Over the last week I have been reading a lot of Eliezers posts with the hope of getting to the bottom of what it is that I don’t understand and how I can go about understanding it.

I started with the post [“Focussing your uncertainity”][]. This post basically talked about an amateur reporter, who wanted to come up with excuses so that people accept his market theory. He had to come up with excuses for three different situations that will happen tomorrow and finds himself in a fix; for lack of time and for lack of knowing how he is supposed to distribute his time among the three scenarios.

It even seems like there’s a relation between how much you anticipate each of the three outcomes, and how much time you want to spend preparing each excuse. Of course the relation can’t actually be quantified.

He anticipates one outcome much more than the others, but there seems to me no numbers to divide his anticipation over.

No, your only course is to allocate your limited supply of anticipation as best you can.

If only there were an art of focusing your uncertainty—of squeezing as much anticipation as possible into whichever outcome will actually happen!

What is Eleizer hinting at?


In [“The Virtue of Narrowness”][] Eliezer talks about how it is not lowly and unlofty to focus narrowly. Using words in a general manner seems to be a recipe for confusion. Take for example, the case of the word evolution. Biological evolution describes natural selection of replicating life. When someone talks about Evolution of Technology, we immediately try to generalize that from what we know about Biological evolution. That we don’t take a second to think that we might be wrong to do such a think as generalizing, seems apalling to Eliezer.

Alas, some unfortunate souls use the same word “evolution” to cover the naturally selected patterns of replicating life, and the strictly accidental structure of stars, and the intelligently configured structure of technology.

Veral comparisons are shit. People try to make verbal comparisons from one thing another in order to connect all the dots in their graph. But then it is completely useless.

The remedy is specific knowledge and in-depth study. When you understand things in detail, you can see how they are not alike, and start enthusiastically subtracting edges off your graph.

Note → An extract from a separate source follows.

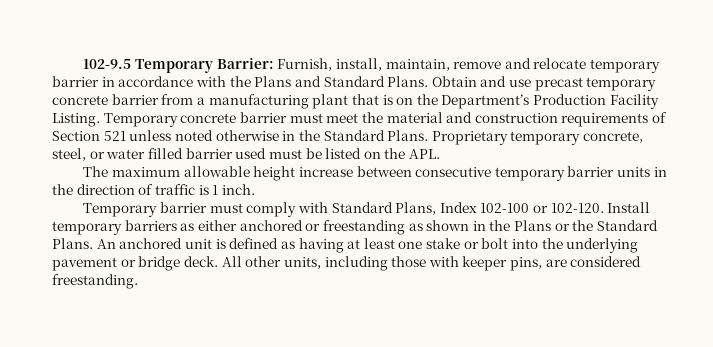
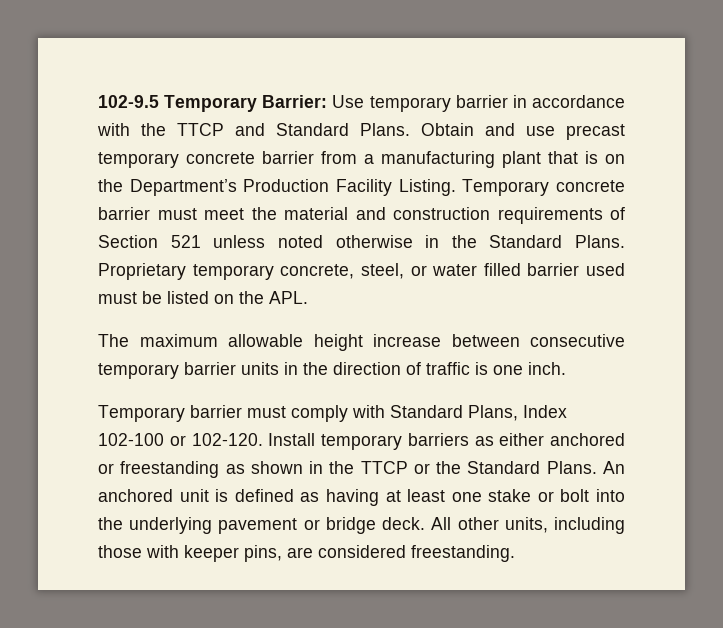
[277,58,587,71] Furnish, install, maintain, remove and relocate -> [332,95,365,108] Use
[254,76,292,87] Plans -> [177,123,224,136] TTCP
[212,185,219,195] 1 -> [493,365,523,375] one
[514,220,552,231] Plans -> [360,461,408,474] TTCP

Good hypotheses can only explain some possible outcomes, and not others.

Sneering at narrowness, Eliezer points out, is reminiscent of the Greeks, who misconstrued that going out and seeing things is manual labor, and that manual labor was meant for the slaves.

Eliezer throughout the essay points out that we must be narrow in our thought, not go by words and generalize the shit out of things, just like poets.

And DON’T EVEN GET ME STARTED on people who think Wikipedia is an “Artificial Intelligence”, the invention of LSD was a “Singularity” or that corporations are “superintelligent”!

Meaning that the word singularity has been used in other odd contexts, and to please not generalize from here what the meaning of singularity might be for mathematicians or Eliezer himself. Don’t generalie, be humble.

If you make your words too broad, you end up with something that isn’t true and doesn’t even make good poetry.